The Crossing Introduces New Wine Bar

Apr 18, 2012 at 9:00 am
The Crossing Introduces New Wine Bar
Kelly Hogan

Last year, Jim Fiala transformed the back dining room of his Central West End spot Liluma (236 North Euclid Avenue; 314-361-7771) into Liluma Side Door, a more casual, small plates-focused restaurant-within-a-restaurant.

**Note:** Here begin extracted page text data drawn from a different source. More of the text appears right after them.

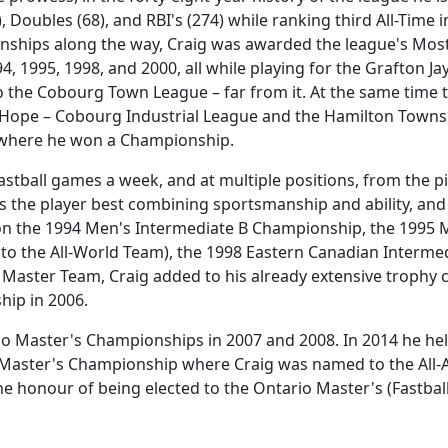
), Doubles (68), and RBI's (274) while ranking third All-Ti
ships along the way, Craig was awarded the league's Most 
4, 1995, 1998, and 2000, all while playing for the Grafton 
to the Cobourg Town League – far from it. At the same time 
 Hope – Cobourg Industrial League and the Hamilton Townsh
where he won a Championship.
Fastball games a week, and at multiple positions, from the p
 the player best combining sportsmanship and ability, an
 won the 1994 Men's Intermediate B Championship, the 1995
o the All-World Team), the 1998 Eastern Canadian Interme
Master Team, Craig added to his already extensive trophy 
hip in 2006.
o Master's Championships in 2007 and 2008. In 2014 he he
Master's Championship where Craig was named to the All-A
the honour of being elected to the Ontario Master's (Fastball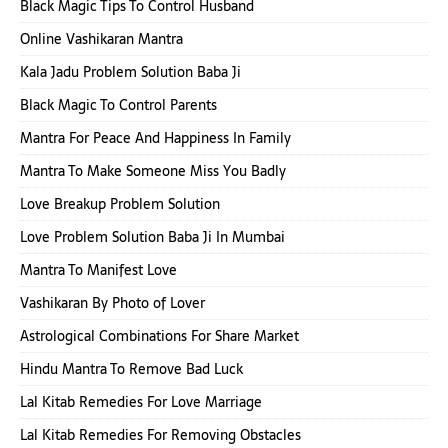
Black Magic Tips To Control Husband
Online Vashikaran Mantra
Kala Jadu Problem Solution Baba Ji
Black Magic To Control Parents
Mantra For Peace And Happiness In Family
Mantra To Make Someone Miss You Badly
Love Breakup Problem Solution
Love Problem Solution Baba Ji In Mumbai
Mantra To Manifest Love
Vashikaran By Photo of Lover
Astrological Combinations For Share Market
Hindu Mantra To Remove Bad Luck
Lal Kitab Remedies For Love Marriage
Lal Kitab Remedies For Removing Obstacles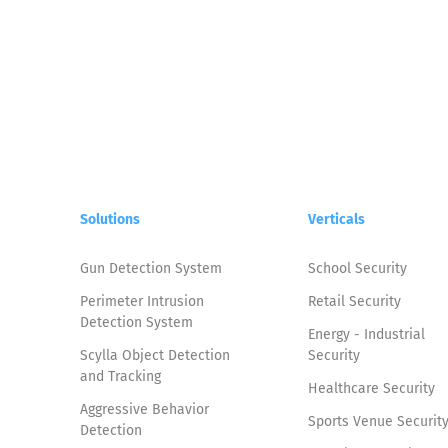
Solutions
Verticals
Gun Detection System
School Security
Perimeter Intrusion
Retail Security
Detection System
Energy - Industrial
Scylla Object Detection
Security
and Tracking
Healthcare Security
Aggressive Behavior
Sports Venue Securit
Detection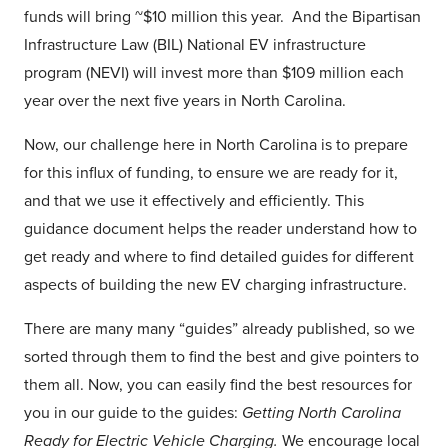
funds will bring ~$10 million this year. And the Bipartisan
Infrastructure Law (BIL) National EV infrastructure
program (NEVI) will invest more than $109 million each
year over the next five years in North Carolina.
Now, our challenge here in North Carolina is to prepare
for this influx of funding, to ensure we are ready for it,
and that we use it effectively and efficiently. This
guidance document helps the reader understand how to
get ready and where to find detailed guides for different
aspects of building the new EV charging infrastructure.
There are many many “guides” already published, so we
sorted through them to find the best and give pointers to
them all. Now, you can easily find the best resources for
you in our guide to the guides:
Getting North Carolina
Ready for Electric Vehicle Charging.
We encourage local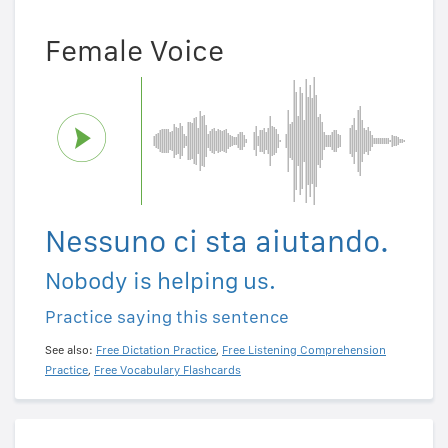
Female Voice
Nessuno ci sta aiutando.
Nobody is helping us.
Practice saying this sentence
See also:
Free Dictation Practice
,
Free Listening Comprehension
Practice
,
Free Vocabulary Flashcards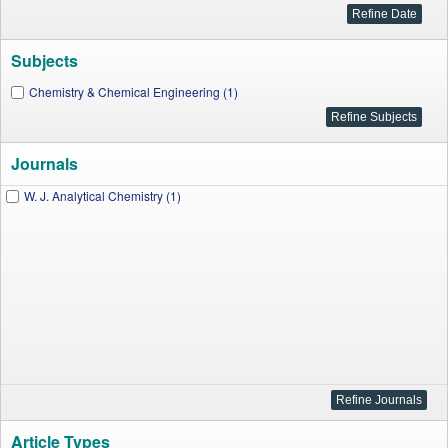
Subjects
Chemistry & Chemical Engineering (1)
Journals
W. J. Analytical Chemistry (1)
Article Types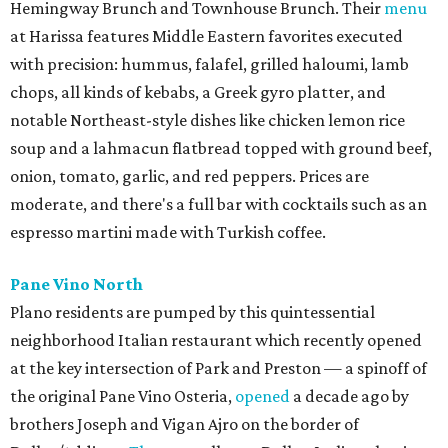
Hemingway Brunch and Townhouse Brunch. Their
menu
at Harissa features Middle Eastern favorites executed
with precision: hummus, falafel, grilled haloumi, lamb
chops, all kinds of kebabs, a Greek gyro platter, and
notable Northeast-style dishes like chicken lemon rice
soup and a lahmacun flatbread topped with ground beef,
onion, tomato, garlic, and red peppers. Prices are
moderate, and there's a full bar with cocktails such as an
espresso martini made with Turkish coffee.
Pane Vino North
Plano residents are pumped by this quintessential
neighborhood Italian restaurant which recently opened
at the key intersection of Park and Preston — a spinoff of
the original Pane Vino Osteria,
opened
a decade ago by
brothers Joseph and Vigan Ajro on the border of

Now, Fiala is introducing something similar at The Crossing (7823 Forsyth Boulevard, Clayton; 314-721-7375), remaking the upper level of his upscale Clayton restaurant as The Wine Bar at the Crossing, which features a menu of "Bites" from executive chef Matt Abeshouse and sous chef Mike Craig.

Fiala tells Gut Check the new wine bar stems from what he and his family, University City residents, thought was missing in their own dining options: "[If] we don't want to sit down for a whole meal, there's no little place to have a bite at the wine bar -- good quality, cooked food that you can be excited to eat.

"It doesn't have to be fancy."

He points to the menu's version of the Italian classic spaghetti cacao e pepe as an example of this: "One of the best dishes in the world, and it's so simple."

The wine bar's "bites" range from as little as $3 for a blue cheese soufflé to $14 for a cheese plate. All but three of the initial dozen dishes are $10 or less, and from 5-6 p.m. Monday through Friday, a limited "Happy Hour" menu prices eight dishes at $6 each.

(The wine bar's "Happy Hour" also features $6 glasses of selected Italian white wines and Mediterranean reds. The regular wine bar menu features four wine flights, two white and two red.)

Fiala says the menu is the result of his pushing Abeshouse and Craig "to do cool, little things -- just have fun."

The "Pig Toast," for example, uses some "really killer head cheese" that the kitchen prepared from a whole Swabian-Hall pig that the restaurant got from Iowa.

"No one eats cold head cheese on a plate," Fiala concedes (though he allows that he himself as well as Gut Check very well might). "Why don't you take it...heat it up, put it on some toast with some Yukon Gold potato, sauce verte, or some quail egg, some prosciutto -- do fun things."

Fiala says nothing on the wine bar's menu is meant to be permanent. When the head cheese runs out, the kitchen will turn to another part of the hog. And if an experiment doesn't pan out?

"If it doesn't work," Fiala says, "It doesn't work."